To be fair to all parties involved, we live in the United States of
America and we citizens have a right to peacefully organize, freely
participate in robust debates, and challenge each other on issues.
That's a welcomed reality of living
in a free democracy; otherwise The Transit Coalition wouldn't exist.
Friends of Riverside Hills is challenging RCTC fair and square as its
lawsuit has legal merit; that's why the case has been allowed to go to
trial. However, the issue at
stake is a classic example of how a small issue can become a big
judicial problem; a loophole which should be addressed by lawmakers.
It's a clear fact that moving dirt around and grading sites are basic
steps for just about any major construction or development project, even
those that don't require an EIR. Both the state and the federal
government must consider
revisiting transportation legislation to prevent minor claims like those
addressed by Friends of Riverside Hills from having legal merit in the
future.

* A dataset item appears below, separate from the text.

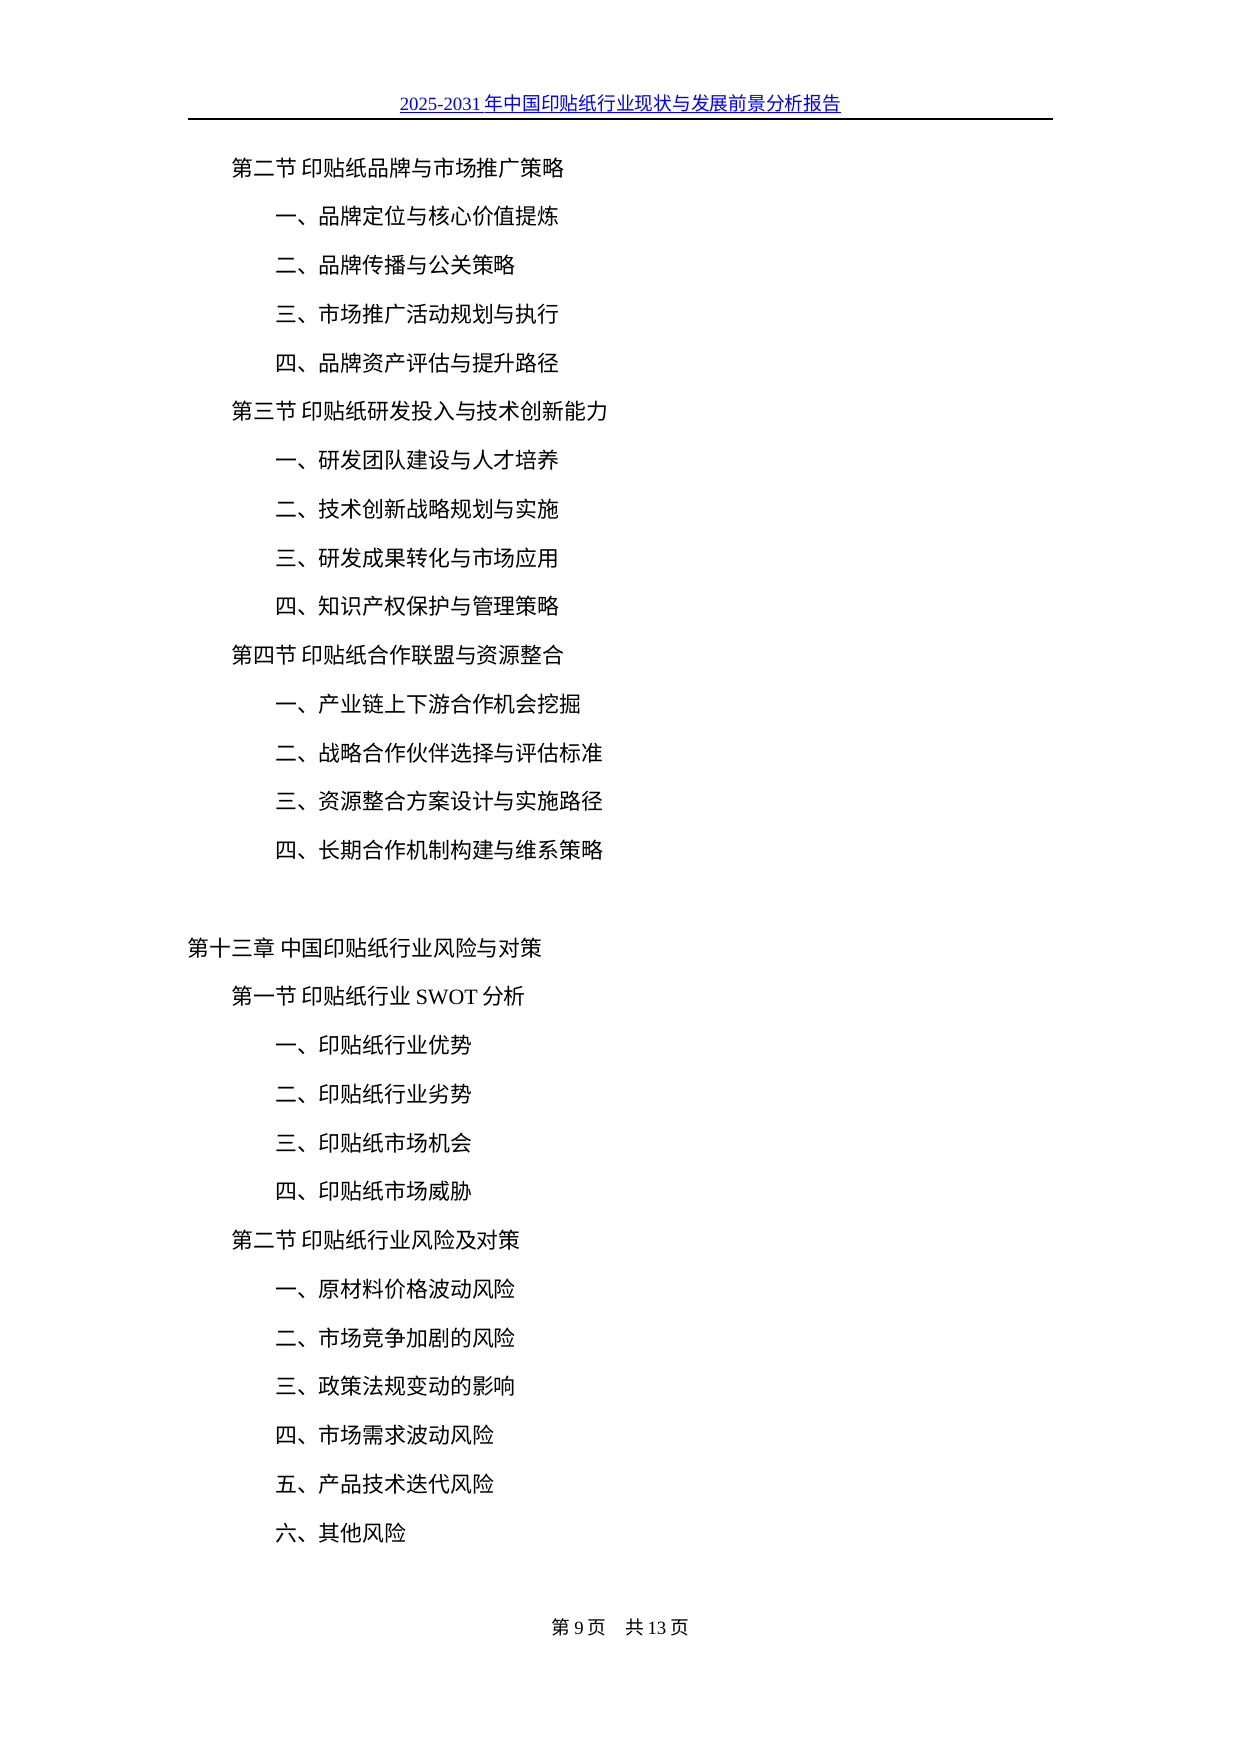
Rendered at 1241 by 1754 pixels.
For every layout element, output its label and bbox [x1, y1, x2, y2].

text [187, 150, 1053, 1548]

This will prevent future transit and highway projects from being
mired in unnecessary
expensive litigation which ends up being paid for by local and county
taxpayers. Obviously, there should be written rules, mandates, and
limits to keep dust pollution and noise caused by grading and
construction to a minimum. The law
should state: If the construction contractor violates these terms,
pollutes the air or becomes too noisy, the firm, not the taxpayer, gets
Under the current system, RCTC is mandated to conduct a detailed
analysis on dust and noise pollution caused by transportation
construction. Friends of Riverside Hills found there wasn't enough data
reported in the project's EIR and now
the case is headed to trial. This current system allows for a pure waste
of local transportation resources. Protection against
construction-related dust pollution and noise is absolutely vital and it
can be regulated under better written
state and/or federal law, not litigation. If such provisions were in
place, the Perris Valley Line construction contractor would have been
held more accountable for any construction-related pollution and noise,
RCTC would know which areas
of the corridor would need to be quiet-zone designated, Friends of
Riverside Hills would have ended up with a frivolous case and the
lawsuit against the long-overdue Perris Valley Line would have been
thrown out by any impartial judge. This legal loophole must be closed by
the state and feds, and it needs to be done soon.